EXERCISE BRIEF ▸
Go through the records and show each line where the word "values" occurs.

SUPPLIED RECORDS ▸
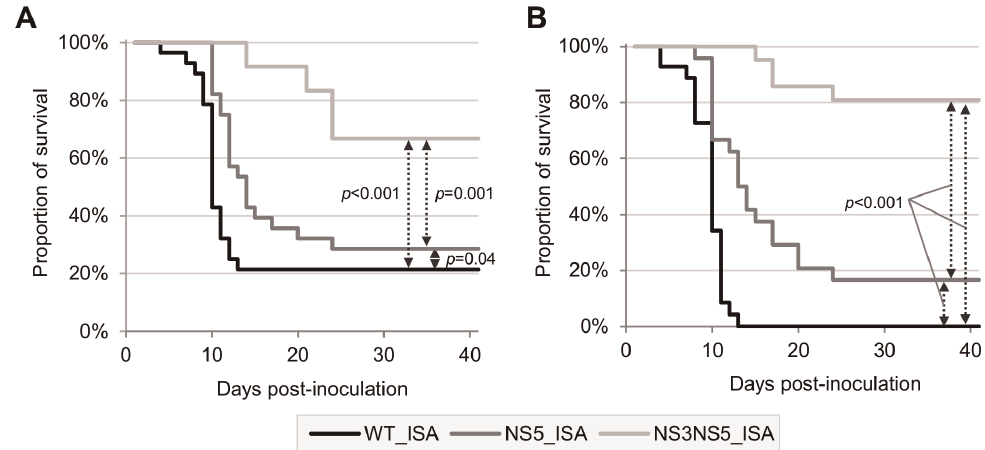
Fig 3. Kaplan-Meier survival analysis using as criteria, a weight loss of more than 6% (A) and appearance of at least one symptom (B).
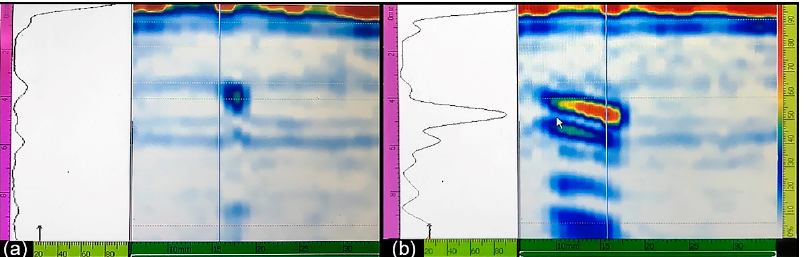
Figure 8. Screenshots from the Olympus OMNISCAN MX2 ultrasonic control box, using the Dual Linear Array 7.50L32-REX1-IHC probe, showing ( a ) the initial crack of approximately 0.5 mm length and ( b ) the same crack at the final stage with the transverse length of 10 mm.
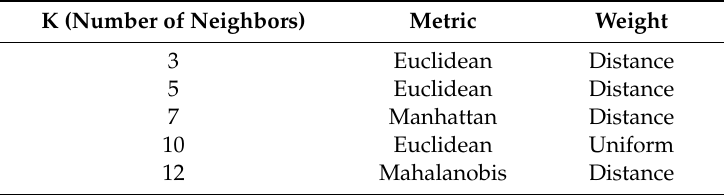
Table 1. K values for K Nearest Neighbors (KNN) model. K (Number of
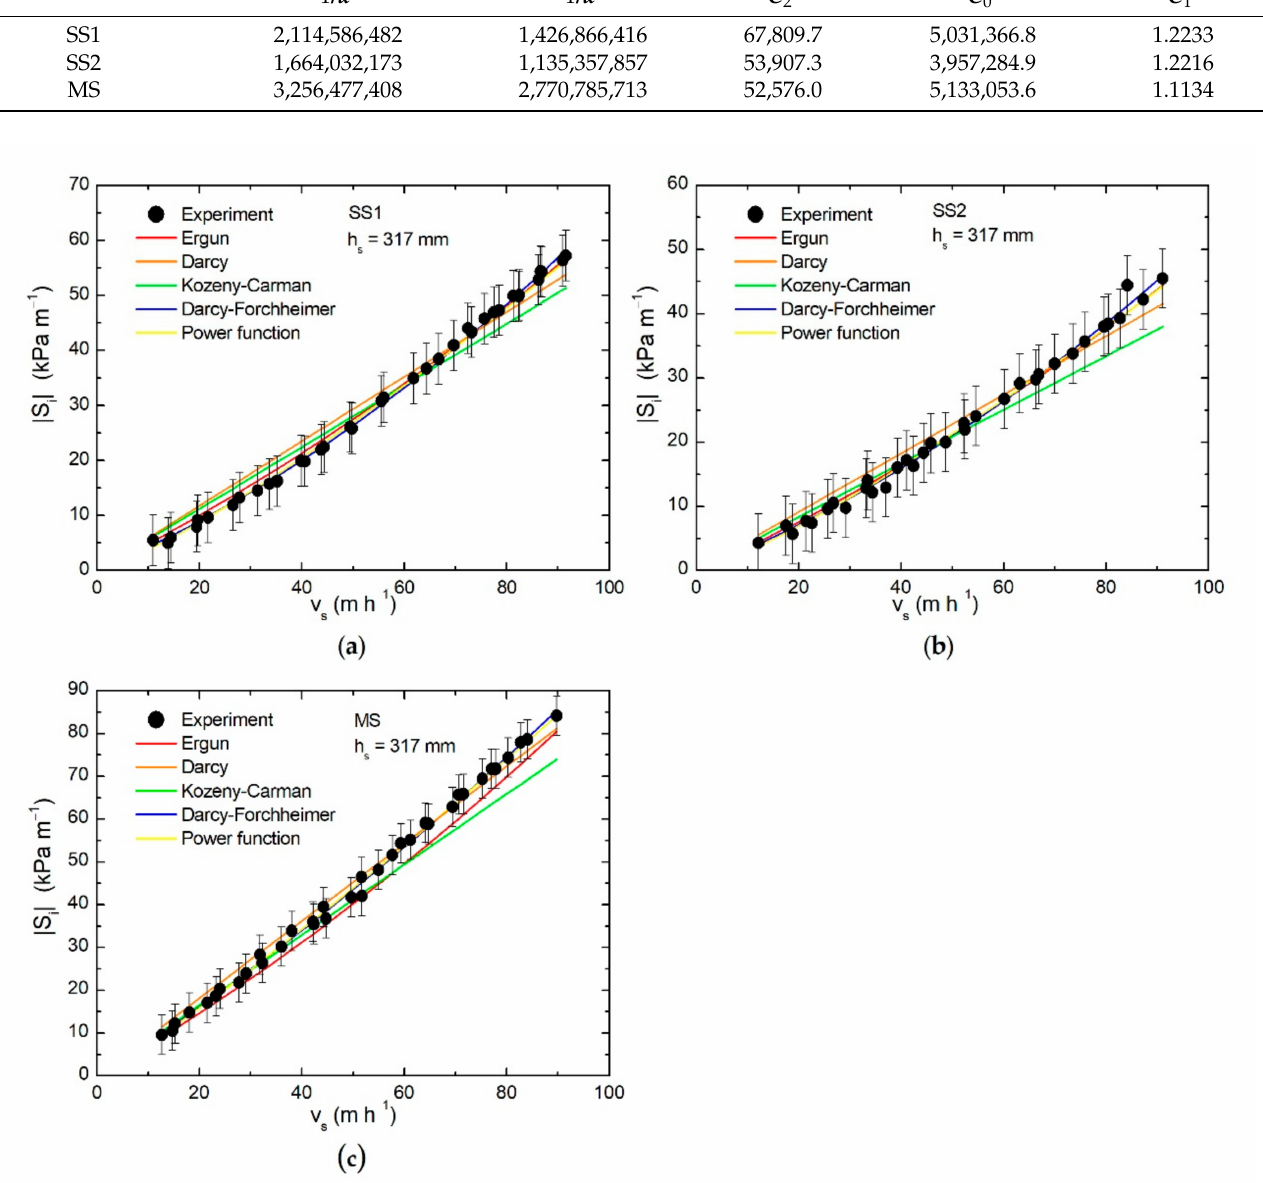
Figure 2. Regression fits of the absolute value of the observed momentum sink term in 200 mm of ( a ) silica sand 1, ( b ) silica sand 2, ( c ) microspheres as a function of the superficial velocity for Darcy Equation (7) (linear), Darcy-Forchheimer Equation (9) (quadratic) and power function Equation (11) (logarithmic). Trends from Kozeny-Carman Equation (8) and Ergun Equation (10) are also shown. Uniform flow in these 200 mm was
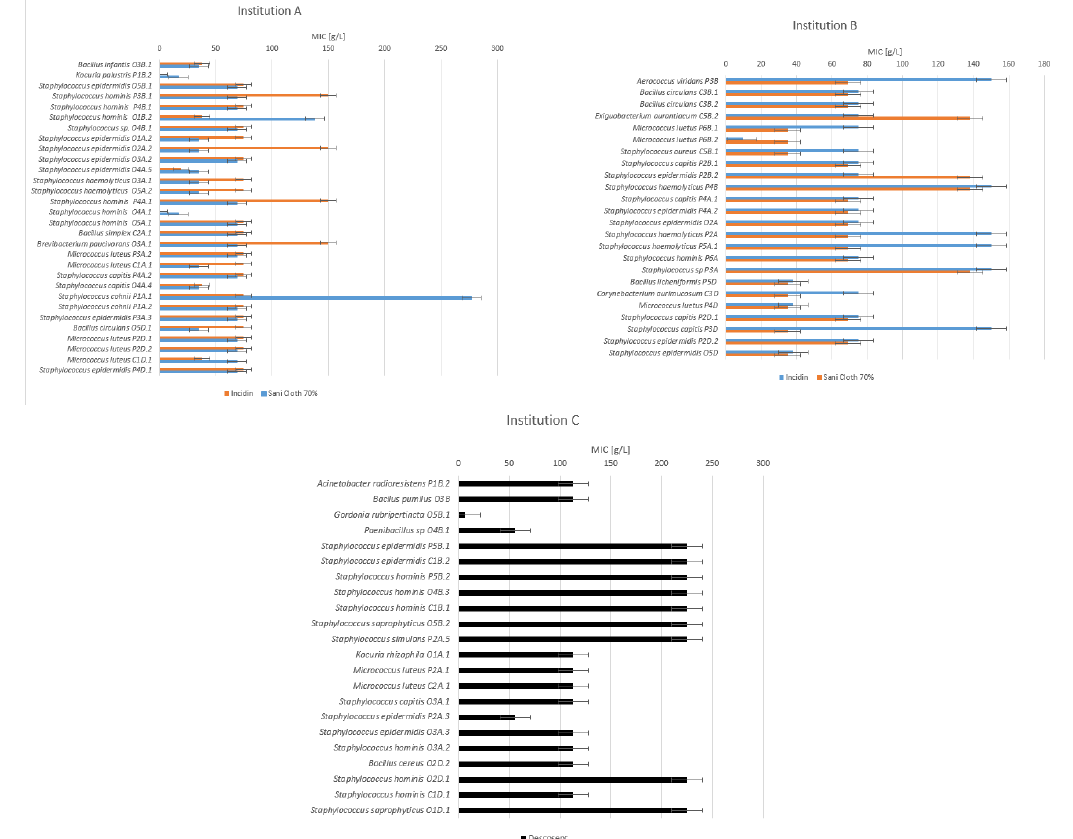
Figure 3. MIC values [g/L] for alcohol-based disinfectants Incidin, Sani-Cloth 70%, and Descosept for isolates in institutions (A), (B), and (C). Legend: P—physiotherapy; O—occupational therapy; C—common area; B—before use; A—after use; and D—after disinfection. The first number is the number of the sampled device (Supplementary Material File S1); the second number is the serial number of the isolate.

SOLVED PROBLEM ▸
Table 1. K values for K Nearest Neighbors (KNN) model. K (Number of
Figure 3. MIC values [g/L] for alcohol-based disinfectants Incidin, Sani-Cloth 70%, and Descosept for isolates in institutions (A), (B), and (C). Legend: P—physiotherapy; O—occupational therapy; C—common area; B—before use; A—after use; and D—after disinfection. The first number is the number of the sampled device (Supplementary Material File S1); the second number is the serial number of the isolate.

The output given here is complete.